Mais um absurdo: a “tradução” em acordês para o European Council of Optometry and Optics (ECOO) é Conselho Europeu de Optometria e… Ótica. Que bons ouvidos o vejam! Apesar disto, a Associação de Profissionais Licenciados de Optometria (APLO), numa carta ao Parlamento escrita com o “AO”, mantém no cabeçalho a palavra “Óptica”, e por duas vezes. Podem dizer: é uma fase de transição, há-de passar. Não, há-de agravar-se. Porque é esta “transição” que tem deformado, até à caricatura, o português escrito. Leiam e comprovem.

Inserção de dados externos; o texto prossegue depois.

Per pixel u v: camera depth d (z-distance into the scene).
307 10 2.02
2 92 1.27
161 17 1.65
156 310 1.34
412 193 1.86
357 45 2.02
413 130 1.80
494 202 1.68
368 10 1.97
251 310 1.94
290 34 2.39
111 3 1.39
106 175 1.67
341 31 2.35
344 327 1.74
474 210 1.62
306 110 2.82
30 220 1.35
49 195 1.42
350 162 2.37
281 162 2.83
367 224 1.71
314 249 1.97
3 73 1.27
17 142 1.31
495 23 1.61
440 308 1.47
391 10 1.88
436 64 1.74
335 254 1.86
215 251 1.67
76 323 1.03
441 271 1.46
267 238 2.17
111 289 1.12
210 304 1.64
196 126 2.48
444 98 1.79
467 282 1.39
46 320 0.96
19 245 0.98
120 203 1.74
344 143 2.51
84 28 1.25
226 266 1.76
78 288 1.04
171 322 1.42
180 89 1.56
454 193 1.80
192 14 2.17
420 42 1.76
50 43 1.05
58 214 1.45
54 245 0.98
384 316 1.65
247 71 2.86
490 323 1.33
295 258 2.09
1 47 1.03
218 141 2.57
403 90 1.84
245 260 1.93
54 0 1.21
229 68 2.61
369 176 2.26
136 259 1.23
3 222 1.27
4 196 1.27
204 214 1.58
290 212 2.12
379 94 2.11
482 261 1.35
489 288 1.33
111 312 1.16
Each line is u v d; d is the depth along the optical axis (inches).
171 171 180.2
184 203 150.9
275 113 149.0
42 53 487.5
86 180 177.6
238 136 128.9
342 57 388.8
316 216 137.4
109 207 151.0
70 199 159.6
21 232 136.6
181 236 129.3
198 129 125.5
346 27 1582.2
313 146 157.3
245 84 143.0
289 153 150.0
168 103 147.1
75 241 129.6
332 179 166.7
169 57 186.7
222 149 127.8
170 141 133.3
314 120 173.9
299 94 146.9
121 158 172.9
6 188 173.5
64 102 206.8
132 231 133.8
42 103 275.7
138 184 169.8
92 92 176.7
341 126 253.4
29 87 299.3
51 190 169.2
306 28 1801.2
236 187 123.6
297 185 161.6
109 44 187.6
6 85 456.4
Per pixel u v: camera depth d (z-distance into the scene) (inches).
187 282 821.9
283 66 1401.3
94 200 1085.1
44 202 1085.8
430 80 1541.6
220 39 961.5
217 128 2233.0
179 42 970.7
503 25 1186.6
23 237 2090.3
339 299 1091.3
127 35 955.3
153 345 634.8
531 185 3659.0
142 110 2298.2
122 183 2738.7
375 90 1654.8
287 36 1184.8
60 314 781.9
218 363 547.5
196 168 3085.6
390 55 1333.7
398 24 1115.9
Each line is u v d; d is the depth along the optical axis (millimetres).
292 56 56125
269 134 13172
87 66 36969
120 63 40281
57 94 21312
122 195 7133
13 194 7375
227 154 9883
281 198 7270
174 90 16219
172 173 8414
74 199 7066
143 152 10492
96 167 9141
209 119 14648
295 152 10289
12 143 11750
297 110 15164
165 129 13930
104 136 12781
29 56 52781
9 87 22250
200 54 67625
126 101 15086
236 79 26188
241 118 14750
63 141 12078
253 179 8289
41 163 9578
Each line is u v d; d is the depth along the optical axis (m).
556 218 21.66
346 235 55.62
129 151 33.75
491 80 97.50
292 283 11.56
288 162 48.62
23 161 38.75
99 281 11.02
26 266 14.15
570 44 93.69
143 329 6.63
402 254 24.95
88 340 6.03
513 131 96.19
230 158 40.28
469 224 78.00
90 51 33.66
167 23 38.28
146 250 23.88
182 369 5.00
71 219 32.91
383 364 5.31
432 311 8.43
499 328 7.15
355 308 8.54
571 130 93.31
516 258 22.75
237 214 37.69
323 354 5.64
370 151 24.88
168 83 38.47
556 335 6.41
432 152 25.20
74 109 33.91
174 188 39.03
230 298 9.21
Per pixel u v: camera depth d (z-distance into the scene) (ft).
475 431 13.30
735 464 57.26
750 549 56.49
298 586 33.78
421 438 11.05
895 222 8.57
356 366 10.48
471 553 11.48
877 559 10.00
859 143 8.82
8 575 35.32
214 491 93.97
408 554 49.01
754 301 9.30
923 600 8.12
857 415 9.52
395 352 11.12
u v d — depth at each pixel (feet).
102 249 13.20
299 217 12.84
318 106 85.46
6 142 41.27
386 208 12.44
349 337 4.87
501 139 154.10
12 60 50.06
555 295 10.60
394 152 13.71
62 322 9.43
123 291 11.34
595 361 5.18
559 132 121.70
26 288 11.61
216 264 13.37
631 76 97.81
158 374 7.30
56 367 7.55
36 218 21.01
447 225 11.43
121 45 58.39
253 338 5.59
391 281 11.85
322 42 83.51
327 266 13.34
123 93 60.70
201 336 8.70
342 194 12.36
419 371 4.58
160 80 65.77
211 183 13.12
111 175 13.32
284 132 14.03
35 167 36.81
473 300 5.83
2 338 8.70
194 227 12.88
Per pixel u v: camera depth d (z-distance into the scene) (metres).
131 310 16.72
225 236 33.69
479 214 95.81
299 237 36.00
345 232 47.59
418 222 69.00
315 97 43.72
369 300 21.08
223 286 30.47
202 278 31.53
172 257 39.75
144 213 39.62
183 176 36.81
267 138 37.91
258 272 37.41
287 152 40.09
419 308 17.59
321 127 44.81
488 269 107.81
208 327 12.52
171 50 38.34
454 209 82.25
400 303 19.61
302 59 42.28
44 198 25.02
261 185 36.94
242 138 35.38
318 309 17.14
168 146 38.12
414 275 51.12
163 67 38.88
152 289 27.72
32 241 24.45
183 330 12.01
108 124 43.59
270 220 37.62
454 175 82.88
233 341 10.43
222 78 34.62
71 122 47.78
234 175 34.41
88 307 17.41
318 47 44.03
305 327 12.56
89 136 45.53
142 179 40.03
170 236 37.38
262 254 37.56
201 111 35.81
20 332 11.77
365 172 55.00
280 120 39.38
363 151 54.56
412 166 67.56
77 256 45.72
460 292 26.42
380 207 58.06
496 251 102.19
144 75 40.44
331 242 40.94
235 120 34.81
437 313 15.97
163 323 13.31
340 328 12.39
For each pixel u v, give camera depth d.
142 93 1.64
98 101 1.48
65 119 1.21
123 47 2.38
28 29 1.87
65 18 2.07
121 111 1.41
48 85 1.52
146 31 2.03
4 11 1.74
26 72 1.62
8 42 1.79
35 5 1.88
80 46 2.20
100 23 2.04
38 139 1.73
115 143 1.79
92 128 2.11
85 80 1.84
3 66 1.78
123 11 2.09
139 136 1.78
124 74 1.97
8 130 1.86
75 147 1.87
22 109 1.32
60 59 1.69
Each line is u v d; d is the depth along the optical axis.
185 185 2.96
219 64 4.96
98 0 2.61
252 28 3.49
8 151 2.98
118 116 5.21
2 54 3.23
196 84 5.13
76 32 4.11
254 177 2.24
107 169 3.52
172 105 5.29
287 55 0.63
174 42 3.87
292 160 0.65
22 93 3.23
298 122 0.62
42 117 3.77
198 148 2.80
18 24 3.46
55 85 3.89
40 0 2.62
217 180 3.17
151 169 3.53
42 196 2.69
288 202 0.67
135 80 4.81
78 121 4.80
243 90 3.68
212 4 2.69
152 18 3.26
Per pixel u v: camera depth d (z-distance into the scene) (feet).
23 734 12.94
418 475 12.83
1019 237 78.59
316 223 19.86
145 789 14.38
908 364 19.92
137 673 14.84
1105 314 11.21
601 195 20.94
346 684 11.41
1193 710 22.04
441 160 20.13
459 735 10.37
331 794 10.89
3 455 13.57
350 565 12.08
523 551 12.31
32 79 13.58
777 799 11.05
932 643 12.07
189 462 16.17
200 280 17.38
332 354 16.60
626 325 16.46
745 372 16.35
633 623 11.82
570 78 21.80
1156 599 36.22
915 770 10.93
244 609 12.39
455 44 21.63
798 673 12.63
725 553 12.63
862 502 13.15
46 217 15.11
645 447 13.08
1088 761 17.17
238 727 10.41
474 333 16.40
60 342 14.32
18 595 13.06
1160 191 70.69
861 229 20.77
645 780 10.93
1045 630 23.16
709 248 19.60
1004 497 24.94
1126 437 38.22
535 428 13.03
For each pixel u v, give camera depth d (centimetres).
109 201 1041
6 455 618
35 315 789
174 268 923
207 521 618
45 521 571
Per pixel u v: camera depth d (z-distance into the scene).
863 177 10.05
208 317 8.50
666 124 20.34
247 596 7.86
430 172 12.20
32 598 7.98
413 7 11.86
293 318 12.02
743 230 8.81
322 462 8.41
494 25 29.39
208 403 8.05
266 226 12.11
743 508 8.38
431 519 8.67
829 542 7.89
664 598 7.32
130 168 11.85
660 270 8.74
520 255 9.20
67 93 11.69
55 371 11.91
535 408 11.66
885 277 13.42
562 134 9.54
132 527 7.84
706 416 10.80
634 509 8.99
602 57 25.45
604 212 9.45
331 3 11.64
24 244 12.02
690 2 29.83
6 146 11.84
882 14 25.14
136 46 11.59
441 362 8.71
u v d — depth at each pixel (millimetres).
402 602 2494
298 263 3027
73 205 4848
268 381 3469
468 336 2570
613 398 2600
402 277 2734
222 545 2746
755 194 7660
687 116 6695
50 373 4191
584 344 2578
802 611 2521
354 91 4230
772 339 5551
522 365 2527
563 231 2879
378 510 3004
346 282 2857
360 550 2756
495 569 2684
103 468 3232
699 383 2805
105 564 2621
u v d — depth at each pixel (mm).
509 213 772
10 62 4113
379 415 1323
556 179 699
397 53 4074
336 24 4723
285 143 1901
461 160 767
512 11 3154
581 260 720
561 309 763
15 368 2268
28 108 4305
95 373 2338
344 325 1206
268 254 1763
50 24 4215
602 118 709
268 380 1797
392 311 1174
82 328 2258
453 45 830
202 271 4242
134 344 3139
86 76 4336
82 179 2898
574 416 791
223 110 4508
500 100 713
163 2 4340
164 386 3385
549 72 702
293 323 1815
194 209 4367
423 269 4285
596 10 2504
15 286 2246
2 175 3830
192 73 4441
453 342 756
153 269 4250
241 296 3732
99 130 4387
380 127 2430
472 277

A par da miséria ortográfica nacional, há sempre algo que nos alenta. O mais recente livro do tradutor, revisor e professor Marco Neves, Palavras Que o Português Deu ao Mundo (ed. Guerra & Paz), propondo-nos “viagens por sete mares e 80 línguas”, é mais um brilhante ensaio, não só sobre a origem de muitas palavras e a sua difusão e transmutação pelo globo, como a reafirmação de que as línguas são corpos vivos que rejeitam espartilhos artificiais e impõem a sua lei para lá das conveniências, políticas ou outras. Escrito em português europeu e sem submissão ao “AO” (que o autor rejeita, com argumentos sólidos), o livro mostra como as línguas se cruzam e desenvolvem por caminhos seus, e que nem a lógica imperialista de que só as 5 ou 6 mais fortes sobreviverão nos tira o prazer de saber que milhares de línguas e dialectos sobrevivem há séculos, na sua senda de mudança, e que todas elas nos contam histórias de países, cidades ou aldeias; e que a isso se chama Cultura, com C bem grande.

Não é outra a justificação dessa imensa variedade de sons que povoa o planeta. O resto é ruído, alentado por oportunistas e arautos de “unificações” e indesejáveis supremacias.